» **DAFTAR TUGAS**:
• 1. Tolong jelaskan dalam satu sampai tiga kalimat mengapa saat ini tidak banyak orang yang menjadi wirausahawan, menurut tulisan tentang kewirausahaan.
• 2. Dalam karya apa Peter F. Drucker menulis pernyataan yang dikutip dalam tulisan tentang kewirausahaan?
• 3. Teruskan tulisan tentang kewirausahaan mulai dari kalimat terakhirnya.

━━━ KUTIPAN DOKUMEN ━━━

Tuesday, January 04, 2005

Wirausaha itu Mudah !

Peter F. Drucker, dalam Innovation and Entrepreneurship menulis bahwa, "Setiap orang yang memiliki keberanian untuk mengambil keputusan dapat belajar menjadi wirausaha, dan berperilaku seperti wirausaha". Kalau melihat pernyataan tersebut ternyata aktifitas seorang wirausahawan hanyalah mengambil keputusan, jika cuma begitu bukankah pekerjaan kita sehari-hari juga sama, mengambil keputusan. Sebagai seorang karyawan administrasi dikantor setiap hari kita selalu melakukan pengambilan keputusan, mana surat-surat yang harus ditandatangani, dan mana yang harus dikoreksi ulang. Misalnya anda sebagai seorang ibu rumah tangga, bukankan setiap hari juga harus selalu mengambil keputusan-keputusan, masak apa hari ini, menu apa saja yang terbaik untuk keluarga hari ini ?

Banyak orang mengatakan bahwa kewirausahaan merupakan bakat, tetapi tidak banyak yang menyadari kalau sebenarnya bukan bakat yang cuma dimiliki oleh beberapa gelintir orang saja, tetapi bakat yang dimiliki oleh setiap orang. Tetapi kenapa saat ini tidak banyak orang yang menjadi wirausahawan ? Jawabannya sederhana, Kebanyakan dari kita tidak tahu kalau ternyata memiliki bakat wirausaha. Jika sudah tahu bahwa kita berbakat menjadi seorang wirausahawan, apa yang perlu dilakukan ? Belajar, karena bakat apapun jika tidak diasah dengan cara belajar, tidak akan pernah menghasilkan apapun yang bermanfaat.

━━━ DATA YANG DIKAJI ━━━

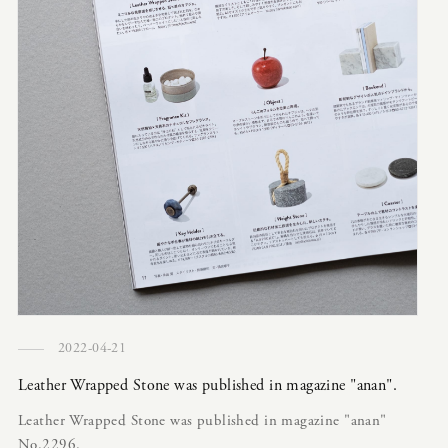
2022-04-21
Leather Wrapped Stone was published in magazine "anan".
Leather Wrapped Stone was published in magazine "anan"
No.2296.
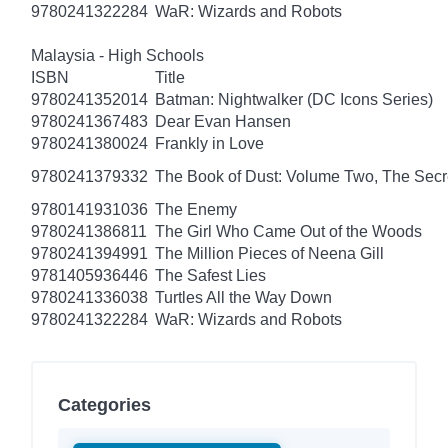
9780241322284
WaR: Wizards and Robots
Malaysia - High Schools
ISBN
Title
9780241352014
Batman: Nightwalker (DC Icons Series)
9780241367483
Dear Evan Hansen
9780241380024
Frankly in Love
9780241379332
The Book of Dust: Volume Two, The Se
9780141931036
The Enemy
9780241386811
The Girl Who Came Out of the Woods
9780241394991
The Million Pieces of Neena Gill
9781405936446
The Safest Lies
9780241336038
Turtles All the Way Down
9780241322284
WaR: Wizards and Robots
Categories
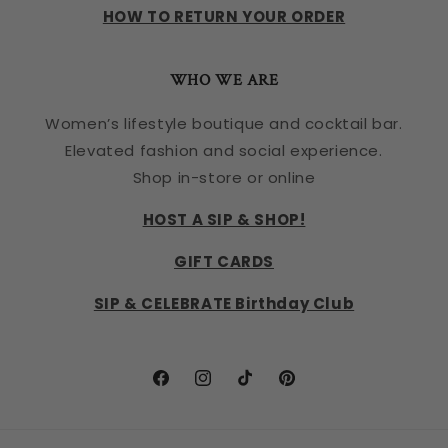
HOW TO RETURN YOUR ORDER
WHO WE ARE
Women’s lifestyle boutique and cocktail bar.
Elevated fashion and social experience.
Shop in-store or online
HOST A SIP & SHOP!
GIFT CARDS
SIP & CELEBRATE Birthday Club
Facebook
Instagram
TikTok
Pinterest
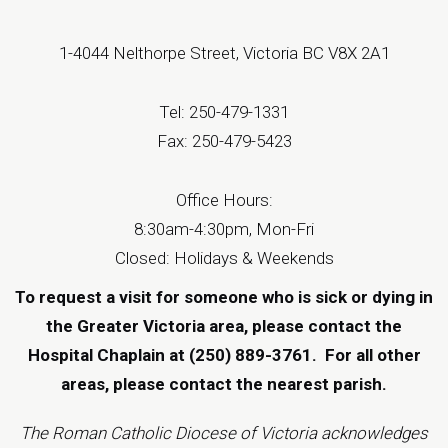
1-4044 Nelthorpe Street, Victoria BC V8X 2A1
Tel: 250-479-1331
Fax: 250-479-5423
Office Hours:
8:30am-4:30pm, Mon-Fri
Closed: Holidays & Weekends
To request a visit for someone who is sick or dying in
the Greater Victoria area, please contact the
Hospital Chaplain at (250) 889-3761.
For all other
areas, please contact the
nearest parish
.
The Roman Catholic Diocese of Victoria acknowledges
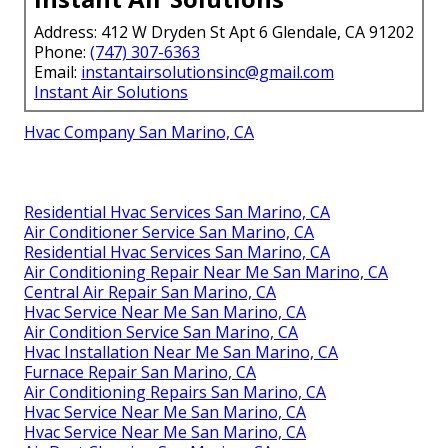
Address: 412 W Dryden St Apt 6 Glendale, CA 91202
Phone:
(747) 307-6363
Email:
instantairsolutionsinc@gmail.com
Instant Air Solutions
Hvac Company San Marino, CA
Residential Hvac Services San Marino, CA
Air Conditioner Service San Marino, CA
Residential Hvac Services San Marino, CA
Air Conditioning Repair Near Me San Marino, CA
Central Air Repair San Marino, CA
Hvac Service Near Me San Marino, CA
Air Condition Service San Marino, CA
Hvac Installation Near Me San Marino, CA
Furnace Repair San Marino, CA
Air Conditioning Repairs San Marino, CA
Hvac Service Near Me San Marino, CA
Hvac Service Near Me San Marino, CA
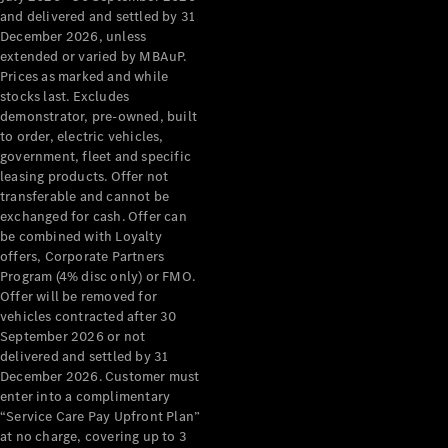
Benz Store
and delivered and settled by 31
Grand Limousine
December 2026, unless
extended or varied by MBAuP.
Prices as marked and while
stocks last. Excludes
demonstrator, pre-owned, built
to order, electric vehicles,
government, fleet and specific
leasing products. Offer not
transferable and cannot be
VLE
New
Electric
exchanged for cash. Offer can
be combined with Loyalty
Configurator
offers, Corporate Partners
Test Drive
Program (4% disc only) or FMO.
Mercedes-
Offer will be removed for
Benz Store
vehicles contracted after 30
People Movers
September 2026 or not
delivered and settled by 31
December 2026. Customer must
enter into a complimentary
“Service Care Pay Upfront Plan”
at no charge, covering up to 3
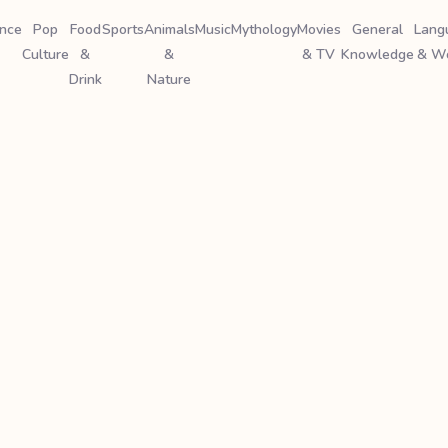
ence
Pop
Food
Sports
Animals
Music
Mythology
Movies
General
Lang
Culture
&
&
& TV
Knowledge
& W
Drink
Nature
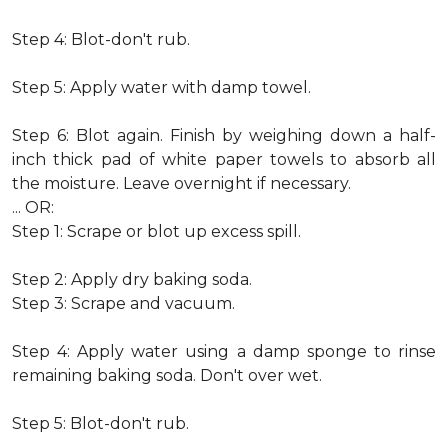
Step 4: Blot-don't rub.
Step 5: Apply water with damp towel.
Step 6: Blot again. Finish by weighing down a half-
inch thick pad of white paper towels to absorb all
the moisture. Leave overnight if necessary.
... OR:
Step 1: Scrape or blot up excess spill.
Step 2: Apply dry baking soda.
Step 3: Scrape and vacuum.
Step 4: Apply water using a damp sponge to rinse
remaining baking soda. Don't over wet.
Step 5: Blot-don't rub.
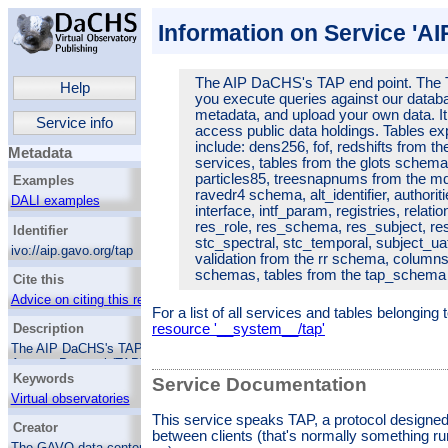
Information on Service 'A
The AIP DaCHS's TAP end point. The T
Help
you execute queries against our databa
metadata, and upload your own data. It
Service info
access public data holdings.
Tables ex
include: dens256, fof, redshifts from 
Metadata
services, tables from the glots schema, 
particles85, treesnapnums from the m
Examples
ravedr4 schema, alt_identifier, authorit
DALI examples
interface, intf_param, registries, relati
res_role, res_schema, res_subject, res
Identifier
stc_spectral, stc_temporal, subject_uat
ivo://aip.gavo.org/tap
validation from the rr schema, column
schemas, tables from the tap_schem
Cite this
Advice on citing this resource
For a list of all services and tables belonging
resource '__system__/tap'
Description
The AIP DaCHS's TAP end point. The Table
Access Protocol (TAP) lets you execute
Keywords
queries against our database tables, inspect
Service Documentation
various metadata, and upload your own data.
Virtual observatories
It is thus the VO's premier way to access
This service speaks TAP, a protocol designed
Catalogs
public data holdings.
Tables exposed through
Creator
between clients (that's normally something ru
this endpoint include: dens256, fof, redshifts
The GAVO data center team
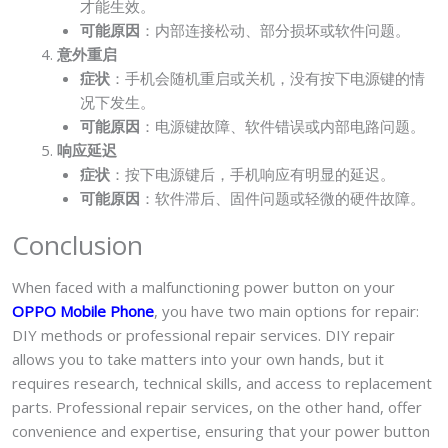
才能生效。
可能原因
：内部连接松动、部分损坏或软件问题。
意外重启
症状
：手机会随机重启或关机，没有按下电源键的情
况下发生。
可能原因
：电源键故障、软件错误或内部电路问题。
响应延迟
症状
：按下电源键后，手机响应有明显的延迟。
可能原因
：软件滞后、固件问题或轻微的硬件故障。
Conclusion
When faced with a malfunctioning power button on your
OPPO Mobile Phone
, you have two main options for repair:
DIY methods or professional repair services. DIY repair
allows you to take matters into your own hands, but it
requires research, technical skills, and access to replacement
parts. Professional repair services, on the other hand, offer
convenience and expertise, ensuring that your power button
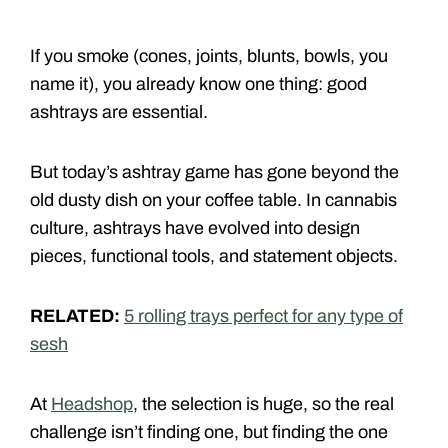
If you smoke (cones, joints, blunts, bowls, you
name it), you already know one thing: good
ashtrays are essential.
But today’s ashtray game has gone beyond the
old dusty dish on your coffee table. In cannabis
culture, ashtrays have evolved into design
pieces, functional tools, and statement objects.
RELATED:
5 rolling trays perfect for any type of
sesh
At
Headshop
, the selection is huge, so the real
challenge isn’t finding one, but finding the one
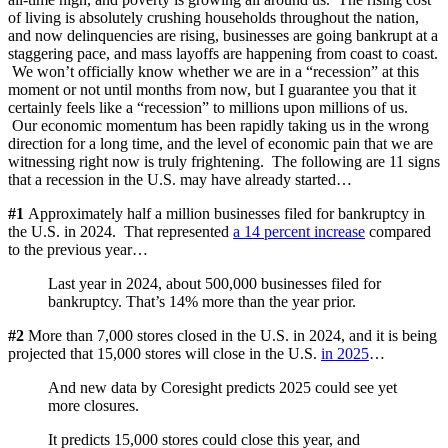
of living is absolutely crushing households throughout the nation,
and now delinquencies are rising, businesses are going bankrupt at a
staggering pace, and mass layoffs are happening from coast to coast.
We won’t officially know whether we are in a “recession” at this
moment or not until months from now, but I guarantee you that it
certainly feels like a “recession” to millions upon millions of us.
Our economic momentum has been rapidly taking us in the wrong
direction for a long time, and the level of economic pain that we are
witnessing right now is truly frightening. The following are 11 signs
that a recession in the U.S. may have already started…
#1
Approximately half a million businesses filed for bankruptcy in
the U.S. in 2024. That represented
a 14 percent increase
compared
to the previous year…
Last year in 2024, about 500,000 businesses filed for
bankruptcy. That’s 14% more than the year prior.
#2
More than 7,000 stores closed in the U.S. in 2024, and it is being
projected that 15,000 stores will close in the U.S.
in 2025
…
And new data by Coresight predicts 2025 could see yet
more closures.
It predicts 15,000 stores could close this year, and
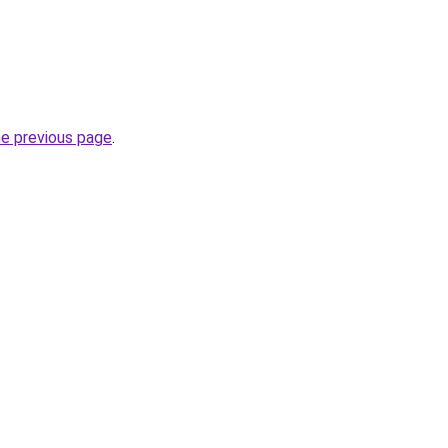
he previous page
.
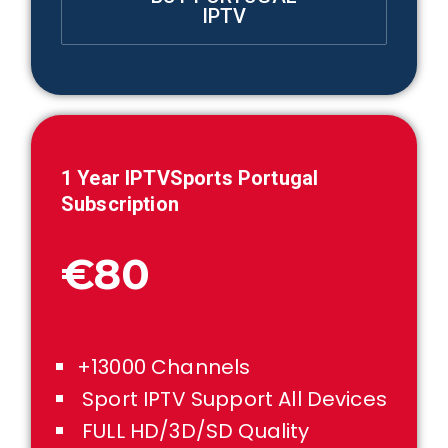
IPTV
1 Year IPTVSports
Portugal
Subscription
€80
+13000 Channels
Sport IPTV Support All Devices
FULL HD/3D/SD Quality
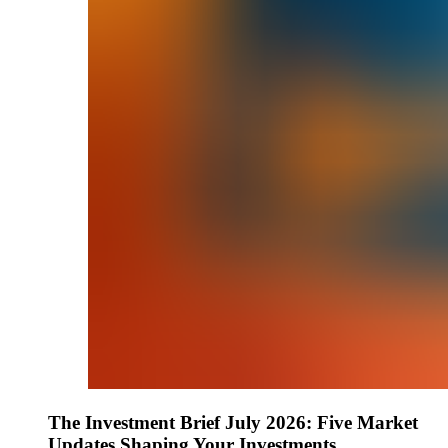
The Investment Brief July 2026: Five Market
Updates Shaping Your Investments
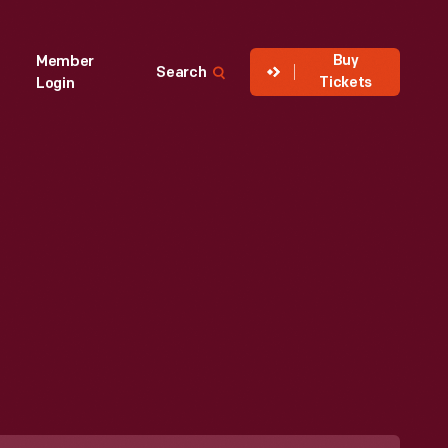
Buy
Member
Search
Tickets
Login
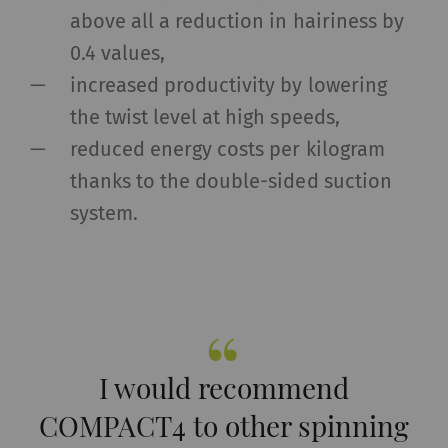
above all a reduction in hairiness by
0.4 values,
increased productivity by lowering
the twist level at high speeds,
reduced energy costs per kilogram
thanks to the double-sided suction
system.
I would recommend
COMPACT4 to other spinning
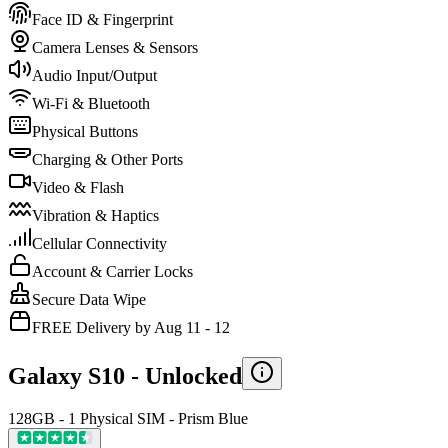
Face ID & Fingerprint
Camera Lenses & Sensors
Audio Input/Output
Wi-Fi & Bluetooth
Physical Buttons
Charging & Other Ports
Video & Flash
Vibration & Haptics
Cellular Connectivity
Account & Carrier Locks
Secure Data Wipe
FREE Delivery by Aug 11 - 12
Galaxy S10 -
Unlocked
128GB - 1 Physical SIM - Prism Blue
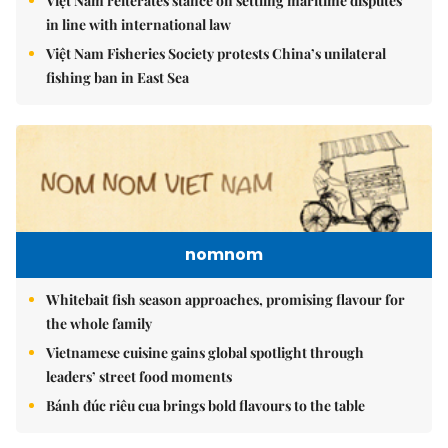
Việt Nam reiterates stance on settling maritime disputes
in line with international law
Việt Nam Fisheries Society protests China’s unilateral
fishing ban in East Sea
nomnom
Whitebait fish season approaches, promising flavour for
the whole family
Vietnamese cuisine gains global spotlight through
leaders’ street food moments
Bánh đúc riêu cua brings bold flavours to the table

━━━

» **HASIL TUGAS**:
• 1. Jawabannya sederhana: kebanyakan orang tidak tahu bahwa mereka sebenarnya memiliki bakat wirausaha. Bakat itu tidak hanya dimiliki segelintir orang, tetapi dimiliki setiap orang.

• 2. Innovation and Entrepreneurship.

• 3.
Memang menjadi seorang wirausahawan membutuhkan semangat dan usaha keras. Menurut Poppy King, seorang wirausahawan muda dari Australia, ada tiga hal yang biasanya ditemui seorang wirausahawan yaitu : pertama hambatan, kedua kesulitan, dan yang ketiga adalah imbalan kehidupan yang memukau. Tetapi dalam kenyataannya bukan cuma wirausahawan mengalami hambatan maupun kesulitan, kita semua mengalaminya dalam kerangka profesi masing-masing. Cuma yang poin ketiga saja yang merupakan hak khusus seorang wirausahawan. Rasanya tidak adil, dua bagian nggak enak-nya semua orang mengalami, sedangkan bagian enaknya cuma wirausahawan saja yang menikmati. Untuk itu kenapa kita nggak jadi wirausahawan saja ?

Bagaimana cara belajar menjadi seorang wirausahawan ?
Pertama-tama kita harus sadari betul, bahwa jiwa wirausaha itu adalah sebuah paradigma atau sebuah pola pikir seseorang bagaimana menghadapi dan mengelola kesejahteraan kehidupan. Bukan masalah punya modal atau tidak punya modal. Bukan pula masalah fasilitas. Untuk memahami ini ada sebuah ide menarik yang di utarakan oleh Robert T. Kiyosaki dalam bukunya The Cashflow Quadrant. Di dunia ini ada dua kelompok yang dia mengilustrasikan dengan dua buah diagram. Yang pertama disebut diagram cashflow orang miskin, dan yang kedua diagram cashflow orang kaya.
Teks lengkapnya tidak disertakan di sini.